▶ [Exercise data]:
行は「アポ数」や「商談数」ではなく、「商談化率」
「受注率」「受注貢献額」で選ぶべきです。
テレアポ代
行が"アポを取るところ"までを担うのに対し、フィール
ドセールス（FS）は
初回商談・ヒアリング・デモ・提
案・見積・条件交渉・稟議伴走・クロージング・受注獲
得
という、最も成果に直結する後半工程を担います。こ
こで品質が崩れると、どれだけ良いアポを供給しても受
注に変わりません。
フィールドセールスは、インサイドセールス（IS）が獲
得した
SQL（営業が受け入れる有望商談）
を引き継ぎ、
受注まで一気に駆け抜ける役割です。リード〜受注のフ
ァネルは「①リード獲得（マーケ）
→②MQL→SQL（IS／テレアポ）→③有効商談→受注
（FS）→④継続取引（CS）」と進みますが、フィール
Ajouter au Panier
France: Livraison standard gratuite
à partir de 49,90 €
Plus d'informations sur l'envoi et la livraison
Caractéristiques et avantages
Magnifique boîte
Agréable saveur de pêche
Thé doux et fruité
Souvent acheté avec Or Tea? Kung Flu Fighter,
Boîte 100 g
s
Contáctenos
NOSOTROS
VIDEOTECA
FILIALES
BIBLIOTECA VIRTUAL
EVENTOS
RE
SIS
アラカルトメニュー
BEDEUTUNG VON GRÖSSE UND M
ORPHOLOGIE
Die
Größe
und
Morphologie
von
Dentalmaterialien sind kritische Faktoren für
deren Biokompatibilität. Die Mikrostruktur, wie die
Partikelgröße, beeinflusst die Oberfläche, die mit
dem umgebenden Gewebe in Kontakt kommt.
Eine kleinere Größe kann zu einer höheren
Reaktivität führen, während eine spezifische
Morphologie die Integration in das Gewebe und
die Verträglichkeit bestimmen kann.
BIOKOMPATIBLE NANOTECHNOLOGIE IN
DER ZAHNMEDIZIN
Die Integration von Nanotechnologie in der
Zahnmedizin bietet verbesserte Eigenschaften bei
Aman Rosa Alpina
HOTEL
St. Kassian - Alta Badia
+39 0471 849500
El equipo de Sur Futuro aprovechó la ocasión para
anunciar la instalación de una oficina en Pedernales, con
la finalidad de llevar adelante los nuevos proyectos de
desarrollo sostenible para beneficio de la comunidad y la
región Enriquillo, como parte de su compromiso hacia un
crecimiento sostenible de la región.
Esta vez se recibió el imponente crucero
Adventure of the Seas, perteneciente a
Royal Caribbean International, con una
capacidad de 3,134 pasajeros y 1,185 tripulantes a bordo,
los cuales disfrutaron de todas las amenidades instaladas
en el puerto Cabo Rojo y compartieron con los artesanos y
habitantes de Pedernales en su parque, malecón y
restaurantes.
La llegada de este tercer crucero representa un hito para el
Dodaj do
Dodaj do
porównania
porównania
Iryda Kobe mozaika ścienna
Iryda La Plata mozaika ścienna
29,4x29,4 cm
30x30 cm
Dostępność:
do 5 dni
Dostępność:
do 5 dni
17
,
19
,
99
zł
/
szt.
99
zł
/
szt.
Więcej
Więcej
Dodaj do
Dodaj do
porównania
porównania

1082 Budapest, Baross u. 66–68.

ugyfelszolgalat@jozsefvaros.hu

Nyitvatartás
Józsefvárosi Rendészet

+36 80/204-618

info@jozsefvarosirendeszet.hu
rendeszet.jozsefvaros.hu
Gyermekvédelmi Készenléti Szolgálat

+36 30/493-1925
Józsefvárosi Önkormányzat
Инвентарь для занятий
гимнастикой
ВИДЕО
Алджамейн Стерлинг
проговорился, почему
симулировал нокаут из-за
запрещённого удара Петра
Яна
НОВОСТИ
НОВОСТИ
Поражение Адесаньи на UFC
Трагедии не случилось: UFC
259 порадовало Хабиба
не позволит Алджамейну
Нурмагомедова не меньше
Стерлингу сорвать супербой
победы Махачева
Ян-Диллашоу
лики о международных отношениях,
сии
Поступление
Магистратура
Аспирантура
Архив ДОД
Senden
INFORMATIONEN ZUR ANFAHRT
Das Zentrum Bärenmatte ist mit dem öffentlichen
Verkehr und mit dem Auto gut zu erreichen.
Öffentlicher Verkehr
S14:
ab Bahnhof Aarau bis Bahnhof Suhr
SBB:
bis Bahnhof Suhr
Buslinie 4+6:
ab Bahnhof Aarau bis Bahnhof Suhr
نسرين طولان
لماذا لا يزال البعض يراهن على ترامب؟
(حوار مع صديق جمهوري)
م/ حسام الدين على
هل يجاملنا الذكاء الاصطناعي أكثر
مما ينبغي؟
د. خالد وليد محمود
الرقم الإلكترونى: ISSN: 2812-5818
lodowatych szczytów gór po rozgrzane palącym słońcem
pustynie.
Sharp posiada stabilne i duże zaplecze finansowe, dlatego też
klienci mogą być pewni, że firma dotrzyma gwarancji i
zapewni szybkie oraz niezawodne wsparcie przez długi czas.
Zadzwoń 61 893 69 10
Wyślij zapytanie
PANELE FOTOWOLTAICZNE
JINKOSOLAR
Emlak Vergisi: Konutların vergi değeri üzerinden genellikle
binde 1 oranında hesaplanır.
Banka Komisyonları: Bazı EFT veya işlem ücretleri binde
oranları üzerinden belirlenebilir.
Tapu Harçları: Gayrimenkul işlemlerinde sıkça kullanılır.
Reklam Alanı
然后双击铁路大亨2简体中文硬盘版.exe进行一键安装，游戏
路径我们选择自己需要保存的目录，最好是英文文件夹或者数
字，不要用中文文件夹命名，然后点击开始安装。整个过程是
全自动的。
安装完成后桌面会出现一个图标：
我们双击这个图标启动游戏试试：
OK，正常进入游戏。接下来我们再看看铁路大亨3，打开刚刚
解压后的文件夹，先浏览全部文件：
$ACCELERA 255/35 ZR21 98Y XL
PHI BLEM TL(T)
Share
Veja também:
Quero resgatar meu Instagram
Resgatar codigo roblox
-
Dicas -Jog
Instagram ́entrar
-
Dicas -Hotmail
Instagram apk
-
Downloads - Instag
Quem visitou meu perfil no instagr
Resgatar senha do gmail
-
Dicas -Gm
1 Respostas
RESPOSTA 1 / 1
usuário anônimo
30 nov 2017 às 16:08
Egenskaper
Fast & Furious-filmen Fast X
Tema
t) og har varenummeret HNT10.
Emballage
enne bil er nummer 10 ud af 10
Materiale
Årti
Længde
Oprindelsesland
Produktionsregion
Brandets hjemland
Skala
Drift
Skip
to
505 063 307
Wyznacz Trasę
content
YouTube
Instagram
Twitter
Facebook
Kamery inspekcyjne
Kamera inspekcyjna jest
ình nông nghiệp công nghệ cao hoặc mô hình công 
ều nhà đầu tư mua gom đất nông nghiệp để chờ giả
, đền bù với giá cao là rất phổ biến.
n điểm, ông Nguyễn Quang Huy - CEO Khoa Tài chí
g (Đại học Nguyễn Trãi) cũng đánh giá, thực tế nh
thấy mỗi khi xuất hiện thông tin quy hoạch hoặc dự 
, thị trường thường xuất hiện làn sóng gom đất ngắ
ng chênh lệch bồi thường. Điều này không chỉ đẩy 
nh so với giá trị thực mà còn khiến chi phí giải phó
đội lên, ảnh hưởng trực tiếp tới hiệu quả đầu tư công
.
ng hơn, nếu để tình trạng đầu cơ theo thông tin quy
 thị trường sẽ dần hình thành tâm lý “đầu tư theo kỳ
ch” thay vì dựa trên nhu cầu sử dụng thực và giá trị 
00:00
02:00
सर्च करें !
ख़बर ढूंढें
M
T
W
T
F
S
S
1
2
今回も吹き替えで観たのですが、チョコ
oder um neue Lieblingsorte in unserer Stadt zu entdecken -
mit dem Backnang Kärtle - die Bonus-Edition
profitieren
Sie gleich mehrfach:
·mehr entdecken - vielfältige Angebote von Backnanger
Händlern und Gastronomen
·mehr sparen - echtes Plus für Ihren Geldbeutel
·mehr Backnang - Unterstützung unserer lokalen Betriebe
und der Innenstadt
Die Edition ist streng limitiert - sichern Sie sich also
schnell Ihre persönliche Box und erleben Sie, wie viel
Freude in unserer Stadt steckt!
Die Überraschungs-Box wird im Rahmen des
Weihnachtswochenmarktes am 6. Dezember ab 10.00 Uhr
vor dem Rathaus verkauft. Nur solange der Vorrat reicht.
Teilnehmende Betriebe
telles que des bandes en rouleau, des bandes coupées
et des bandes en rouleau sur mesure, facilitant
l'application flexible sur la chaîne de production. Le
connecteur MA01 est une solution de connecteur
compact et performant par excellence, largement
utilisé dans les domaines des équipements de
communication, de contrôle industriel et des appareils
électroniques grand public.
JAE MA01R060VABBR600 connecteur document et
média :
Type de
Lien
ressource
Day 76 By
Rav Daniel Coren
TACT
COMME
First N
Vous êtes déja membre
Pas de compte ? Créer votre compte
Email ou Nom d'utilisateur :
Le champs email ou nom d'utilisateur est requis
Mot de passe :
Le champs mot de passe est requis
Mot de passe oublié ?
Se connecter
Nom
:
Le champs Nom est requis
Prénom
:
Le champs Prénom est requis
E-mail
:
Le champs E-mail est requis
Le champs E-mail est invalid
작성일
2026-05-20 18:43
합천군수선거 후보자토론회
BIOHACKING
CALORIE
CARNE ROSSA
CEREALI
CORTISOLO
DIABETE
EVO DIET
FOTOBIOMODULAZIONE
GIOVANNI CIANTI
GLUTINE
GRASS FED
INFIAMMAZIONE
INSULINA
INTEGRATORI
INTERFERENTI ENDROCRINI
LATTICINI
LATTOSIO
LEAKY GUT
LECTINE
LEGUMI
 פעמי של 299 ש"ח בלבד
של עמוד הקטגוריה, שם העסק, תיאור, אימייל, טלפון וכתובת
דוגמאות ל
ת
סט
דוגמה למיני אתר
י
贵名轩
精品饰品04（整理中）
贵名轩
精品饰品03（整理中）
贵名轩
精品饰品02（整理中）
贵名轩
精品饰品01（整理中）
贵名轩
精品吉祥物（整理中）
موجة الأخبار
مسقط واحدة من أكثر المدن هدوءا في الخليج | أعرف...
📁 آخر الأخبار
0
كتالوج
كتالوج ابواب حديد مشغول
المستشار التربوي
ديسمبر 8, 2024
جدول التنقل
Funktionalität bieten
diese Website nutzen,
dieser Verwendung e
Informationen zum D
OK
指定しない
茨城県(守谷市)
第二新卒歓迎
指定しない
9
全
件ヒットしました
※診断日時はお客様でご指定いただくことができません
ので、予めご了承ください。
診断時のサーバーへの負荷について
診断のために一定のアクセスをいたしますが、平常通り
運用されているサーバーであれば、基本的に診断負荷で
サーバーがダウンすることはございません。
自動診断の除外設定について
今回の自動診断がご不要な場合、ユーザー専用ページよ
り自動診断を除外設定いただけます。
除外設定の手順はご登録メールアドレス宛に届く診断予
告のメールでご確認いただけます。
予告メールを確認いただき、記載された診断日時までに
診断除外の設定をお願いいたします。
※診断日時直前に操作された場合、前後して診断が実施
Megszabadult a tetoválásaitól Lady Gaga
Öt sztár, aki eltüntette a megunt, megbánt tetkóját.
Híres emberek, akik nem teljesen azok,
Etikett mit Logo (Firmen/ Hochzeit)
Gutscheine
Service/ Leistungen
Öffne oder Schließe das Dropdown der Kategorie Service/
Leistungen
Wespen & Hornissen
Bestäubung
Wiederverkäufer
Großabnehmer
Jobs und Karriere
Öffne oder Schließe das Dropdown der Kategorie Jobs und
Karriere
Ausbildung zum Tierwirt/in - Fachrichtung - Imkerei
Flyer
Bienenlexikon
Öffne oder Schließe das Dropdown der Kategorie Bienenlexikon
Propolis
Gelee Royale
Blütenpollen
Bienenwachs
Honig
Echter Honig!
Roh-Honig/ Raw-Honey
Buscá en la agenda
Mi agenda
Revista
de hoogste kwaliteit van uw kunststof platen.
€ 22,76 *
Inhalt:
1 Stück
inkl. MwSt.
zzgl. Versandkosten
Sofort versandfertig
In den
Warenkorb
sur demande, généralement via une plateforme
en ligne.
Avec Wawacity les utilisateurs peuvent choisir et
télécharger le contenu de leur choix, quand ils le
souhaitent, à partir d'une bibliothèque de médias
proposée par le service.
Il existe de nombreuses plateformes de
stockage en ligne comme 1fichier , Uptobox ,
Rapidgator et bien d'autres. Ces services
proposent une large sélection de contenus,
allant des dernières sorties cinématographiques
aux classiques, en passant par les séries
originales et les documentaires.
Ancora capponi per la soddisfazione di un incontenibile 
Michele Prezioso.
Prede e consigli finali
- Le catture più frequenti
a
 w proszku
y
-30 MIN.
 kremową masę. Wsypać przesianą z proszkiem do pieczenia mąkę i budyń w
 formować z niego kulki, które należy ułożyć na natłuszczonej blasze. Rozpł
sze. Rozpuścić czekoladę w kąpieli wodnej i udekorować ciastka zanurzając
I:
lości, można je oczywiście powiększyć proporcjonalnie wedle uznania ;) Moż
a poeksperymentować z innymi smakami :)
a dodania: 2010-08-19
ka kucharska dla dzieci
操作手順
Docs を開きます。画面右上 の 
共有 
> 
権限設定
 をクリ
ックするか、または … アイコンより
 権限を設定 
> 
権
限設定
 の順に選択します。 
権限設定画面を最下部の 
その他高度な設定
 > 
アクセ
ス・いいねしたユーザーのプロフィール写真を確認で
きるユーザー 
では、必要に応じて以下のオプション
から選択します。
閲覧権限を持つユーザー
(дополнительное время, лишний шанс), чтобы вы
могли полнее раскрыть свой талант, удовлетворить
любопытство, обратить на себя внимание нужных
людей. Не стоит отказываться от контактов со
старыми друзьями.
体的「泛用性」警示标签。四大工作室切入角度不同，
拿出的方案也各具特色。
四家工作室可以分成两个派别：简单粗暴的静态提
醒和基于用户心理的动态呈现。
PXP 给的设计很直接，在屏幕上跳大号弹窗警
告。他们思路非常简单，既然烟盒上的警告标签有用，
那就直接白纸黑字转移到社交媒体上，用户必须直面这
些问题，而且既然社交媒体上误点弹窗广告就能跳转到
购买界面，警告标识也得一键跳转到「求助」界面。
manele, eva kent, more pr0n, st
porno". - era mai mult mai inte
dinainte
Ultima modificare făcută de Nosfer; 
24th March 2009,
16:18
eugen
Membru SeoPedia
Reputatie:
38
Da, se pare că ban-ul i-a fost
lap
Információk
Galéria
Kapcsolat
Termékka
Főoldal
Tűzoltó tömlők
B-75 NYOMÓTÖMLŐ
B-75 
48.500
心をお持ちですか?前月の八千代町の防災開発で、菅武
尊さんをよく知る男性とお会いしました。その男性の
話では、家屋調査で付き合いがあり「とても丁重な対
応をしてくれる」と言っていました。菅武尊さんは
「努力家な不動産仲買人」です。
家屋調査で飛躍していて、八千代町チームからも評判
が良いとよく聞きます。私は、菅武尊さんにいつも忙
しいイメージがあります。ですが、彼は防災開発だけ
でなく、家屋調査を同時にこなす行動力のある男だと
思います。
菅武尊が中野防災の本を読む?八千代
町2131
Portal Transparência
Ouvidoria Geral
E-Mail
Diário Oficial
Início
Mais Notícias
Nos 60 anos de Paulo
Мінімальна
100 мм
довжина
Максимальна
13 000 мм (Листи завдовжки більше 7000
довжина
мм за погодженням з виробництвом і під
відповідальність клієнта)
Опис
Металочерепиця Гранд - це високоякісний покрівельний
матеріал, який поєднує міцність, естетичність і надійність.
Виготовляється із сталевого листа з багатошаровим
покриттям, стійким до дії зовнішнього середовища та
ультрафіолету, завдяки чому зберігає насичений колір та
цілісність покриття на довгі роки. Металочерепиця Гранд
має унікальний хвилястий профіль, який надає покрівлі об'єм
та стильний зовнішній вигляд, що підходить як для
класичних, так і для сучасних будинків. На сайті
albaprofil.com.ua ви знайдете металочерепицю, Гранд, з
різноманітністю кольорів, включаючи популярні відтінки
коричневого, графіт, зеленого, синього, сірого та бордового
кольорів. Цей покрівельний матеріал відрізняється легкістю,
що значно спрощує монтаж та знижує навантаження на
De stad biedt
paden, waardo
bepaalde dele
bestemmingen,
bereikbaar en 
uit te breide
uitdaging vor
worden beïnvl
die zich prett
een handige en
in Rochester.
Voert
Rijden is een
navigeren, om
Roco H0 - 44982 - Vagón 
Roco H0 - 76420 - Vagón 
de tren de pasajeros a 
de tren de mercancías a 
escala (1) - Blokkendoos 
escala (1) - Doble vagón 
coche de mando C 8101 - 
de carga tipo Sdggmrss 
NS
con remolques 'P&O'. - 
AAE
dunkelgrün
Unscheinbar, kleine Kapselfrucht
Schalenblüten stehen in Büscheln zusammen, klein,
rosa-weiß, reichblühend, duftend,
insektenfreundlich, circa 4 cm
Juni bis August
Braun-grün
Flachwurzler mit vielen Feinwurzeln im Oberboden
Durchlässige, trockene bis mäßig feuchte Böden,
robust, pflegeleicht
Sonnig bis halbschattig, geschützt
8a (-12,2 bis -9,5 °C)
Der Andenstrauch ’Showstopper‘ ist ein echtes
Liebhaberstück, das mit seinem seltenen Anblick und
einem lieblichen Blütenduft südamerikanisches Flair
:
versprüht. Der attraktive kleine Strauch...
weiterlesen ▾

▶ [What you need to do]: Pick every line containing the word "crucero" out of the material, and copy those lines.

▶ [Written answer]:
Esta vez se recibió el imponente crucero
La llegada de este tercer crucero representa un hito para el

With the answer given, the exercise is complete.